The only remedies I know for the dark night of the soul are solitude and mentoring. But the only mentoring that really helps is the kind that comes from people who have already been through the dark night of the soul. The stage three people can’t help you now and that is a high percentage of spiritual leaders. It takes a person who has truly suffered to help the suffering. It takes a person who knows darkness to help someone else through the darkness. If you’ve lived with a bright light your whole life you can’t help someone through the darkness. So many of those to whom we looked for help before are inadequate guides for this part of the journey. Those who have been through this stage and know how to do spiritual counseling are unique people and are worth seeking out.

The good news about deep suffering is that it indicates God has a big plan for us. I am not suggesting that God sends the dark night, but that He allows it to happen at this stage because we need it in order to make the decisions that we need to make. When God has big plans for someone, He puts them in the best place so surrender all to Him. The decision is still ours to make, but God uses circumstances to reach out to us and make it as easy as possible to yield our ways to Him.

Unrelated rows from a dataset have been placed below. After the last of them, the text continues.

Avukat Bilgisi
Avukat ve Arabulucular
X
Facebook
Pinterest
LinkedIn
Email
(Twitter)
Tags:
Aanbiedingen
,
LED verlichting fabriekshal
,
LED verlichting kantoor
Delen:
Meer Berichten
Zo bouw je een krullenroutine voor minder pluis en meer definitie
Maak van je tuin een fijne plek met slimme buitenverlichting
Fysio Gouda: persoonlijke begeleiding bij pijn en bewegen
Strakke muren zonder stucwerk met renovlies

There are challenges in the dark night of the soul. People are tempted to escape it by going back to stage three. They keep on preaching, keep on teaching, and most people don’t even notice. Yet deep down inside they know in their hearts that God called them and they said no. So there is a certain emptiness and hollowness inside. Other people decide in the dark night of the soul that the whole problem is the church they belong to. It’s the doctrines and practices they were taught as disciples, so they decide to abandon ship. Granted, there are times when changing communities is a positive thing, but as a reaction to the dark night, such a decision can be tragic. The dark night of the soul is a call to go deeper with God, not a call to avoid Him.

That brings me to the surrender points of the dark night. The core point of surrender has to do with a false sense of purpose. In stage three, people have big ambitions for God. They have big plans for their ministry, a sense of purpose, but maybe it was a purpose that was given to them by their parents, or by the local church, or by the larger church. In their time of success they thought they were living God’s purpose, but in the dark night of the soul they realize, “All of that was for me!” It was all about pride! “I wanted to be all I could be for God in order to get recognition.” Related to this surrender point, the dark night of the soul completes our stage 3 surrender of our need for certainty, our need for applause, and the selfish drive for perfection. The outcome of the dark night is that our focus is less and less on ourselves and more and more on God.